From September 7 to 23 at the Galerie Marguerite Milin, in Paris's 3rd arrondissement, these works by visual artists Naji Kamouche and Camille Sart will echo those of a dozen other artists, created on a rare, even unprecedented theme in contemporary art:
child sexual abuse.
The exhibition is called "Qui ne dit mot..." in reference to the adage "Qui ne dit mot consent" ("Silence Means Consent") and it is subtitled "Une Victoire contre le Silence" ("A Victory Over Silence"). The word "victory" is not too strong: The contemporary art curator behind the project, Marie Deparis-Yafil, had to endure eight years of rejections from dozens of galleries and museums before finally succeeding in putting it together.
A renowned curator with over 40 exhibitions to her credit, Deparis-Yafil – who has been in charge of the Shoah Memorial for the past two years – criticized the art world's "hypocrisy." "All the institutions claim to be at the cutting edge of commitment, increasing the number of exhibitions on difficult themes such as violence against women, racism, war... But nobody wants to talk about incest." And yet, she said, she had "no trouble" finding many works "that are in a symbolic register, embodying the context or suffering – certainly not the acts themselves or child pornography."
The only work to assume a head-on stance is an image by Cuban photographer Erik Ravelo Suarez, former director of Fabrica, the art center of clothing brand Benetton in Treviso, Italy.

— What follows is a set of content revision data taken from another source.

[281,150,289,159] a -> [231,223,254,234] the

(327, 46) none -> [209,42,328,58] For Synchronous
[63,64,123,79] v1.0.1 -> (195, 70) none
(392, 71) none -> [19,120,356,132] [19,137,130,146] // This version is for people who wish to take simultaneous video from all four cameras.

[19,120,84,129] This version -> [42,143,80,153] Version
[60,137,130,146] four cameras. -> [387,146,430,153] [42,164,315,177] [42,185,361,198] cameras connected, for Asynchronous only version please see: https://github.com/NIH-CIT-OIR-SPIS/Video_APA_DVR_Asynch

Taken from his series "The Untouchables" (2013), it depicts a little boy crucified on the back of a priest. The photograph has already made the rounds the world over, but only in the press and on social media. "Pedophilia in the church has scared off galleries and museums," said the artist. "The paradox is that I've never had so many positive reactions to a work, from people who recognized their suffering in it."
Gallery owner Marguerite Milin said she "didn't hesitate" when Deparis-Yafil presented her project to her a year ago. What convinced her was "the massive scale of this violence," she said, citing figures of one child victim in 10. "We're all impacted. Like everyone else, I know victims. I think the rejections Marie received are linked to how sadly common this is. There's the fear of bringing out secrets buried in families."